L’équité commande l’application de l’article 700 du code de procédure civile à hauteur de la somme de 7.000 €.
L’exécution provisoire est nécessaire et compatible avec la nature de l’affaire.
PAR CES MOTIFS
Le tribunal, statuant par jugement déposé au greffe, contradictoire et en premier ressort,
Dit qu’en important et en commercialisant des produits revêtus de la marque semi-figurative “TAMIYA” n° 97663982 sans son autorisation, la société Hobby Max a commis des actes de contrefaçon de marque à l’égard de la société T2M.
En conséquence, condamne la société Hobby Max à payer à la société T2M la somme de 10.000 € en réparation de l’atteinte portée à la propriété de la marque.
Condamne la société Hobby Max à payer à la société T2M la somme de 20.000 € en réparation du préjudice commercial subi du fait des actes de contrefaçon.

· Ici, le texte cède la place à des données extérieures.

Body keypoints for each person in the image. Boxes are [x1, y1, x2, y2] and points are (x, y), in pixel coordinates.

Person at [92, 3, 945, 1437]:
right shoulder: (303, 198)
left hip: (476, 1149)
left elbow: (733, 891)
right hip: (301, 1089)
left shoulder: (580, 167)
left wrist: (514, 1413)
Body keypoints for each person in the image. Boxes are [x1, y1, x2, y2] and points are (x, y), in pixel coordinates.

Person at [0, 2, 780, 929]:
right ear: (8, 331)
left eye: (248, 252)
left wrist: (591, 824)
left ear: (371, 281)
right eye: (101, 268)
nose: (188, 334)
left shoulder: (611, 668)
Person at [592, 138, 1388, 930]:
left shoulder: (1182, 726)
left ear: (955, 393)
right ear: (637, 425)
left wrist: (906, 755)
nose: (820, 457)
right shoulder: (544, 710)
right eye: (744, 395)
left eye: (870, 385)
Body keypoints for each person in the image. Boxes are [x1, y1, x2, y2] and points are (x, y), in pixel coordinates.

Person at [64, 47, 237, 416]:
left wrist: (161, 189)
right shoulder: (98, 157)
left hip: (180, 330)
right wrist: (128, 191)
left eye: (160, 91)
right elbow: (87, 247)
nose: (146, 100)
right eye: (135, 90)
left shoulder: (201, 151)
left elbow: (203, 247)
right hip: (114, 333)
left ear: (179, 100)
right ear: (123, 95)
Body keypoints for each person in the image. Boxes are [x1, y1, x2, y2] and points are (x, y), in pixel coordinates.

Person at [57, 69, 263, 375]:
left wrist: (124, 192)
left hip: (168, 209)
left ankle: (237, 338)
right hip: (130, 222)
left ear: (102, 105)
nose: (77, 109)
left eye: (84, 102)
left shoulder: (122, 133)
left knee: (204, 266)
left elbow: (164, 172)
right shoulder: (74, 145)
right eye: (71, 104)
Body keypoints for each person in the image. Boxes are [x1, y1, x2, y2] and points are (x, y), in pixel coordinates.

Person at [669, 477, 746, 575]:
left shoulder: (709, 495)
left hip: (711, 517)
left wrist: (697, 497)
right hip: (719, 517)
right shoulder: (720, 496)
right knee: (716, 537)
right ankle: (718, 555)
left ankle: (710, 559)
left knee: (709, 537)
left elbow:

Fait interdiction à la société Hobby Max d’importer sur le territoire français et de commercialiser, sous quelque forme que ce soit, des produits revêtus de la marque “TAMIYA”, sous astreinte de 300 € par infraction constatée à compter de la signification du jugement.
Ordonne la confiscation des produits contrefaisants et leur remise à la société T2M, sous astreinte de 300 € passé un délai de 15 jours ouvrables à compter de la signification du jugement.
Se réserve la liquidation des astreintes.
Déboute la société T2M du surplus de ses demandes au titre de la contrefaçon.
La déboute de sa demande sur le fondement de la concurrence déloyale.
Condamne la société Hobby Max à payer à la société T2M la somme de 7.000 € par application de l’article 700 du code de procédure civile.
Ordonne l’exécution provisoire.
Condamne la société Hobby Max aux dépens de l’instance dont distraction au profit de la Selarl PMR Avocats, par application de l’article 699 du code de procédure civile.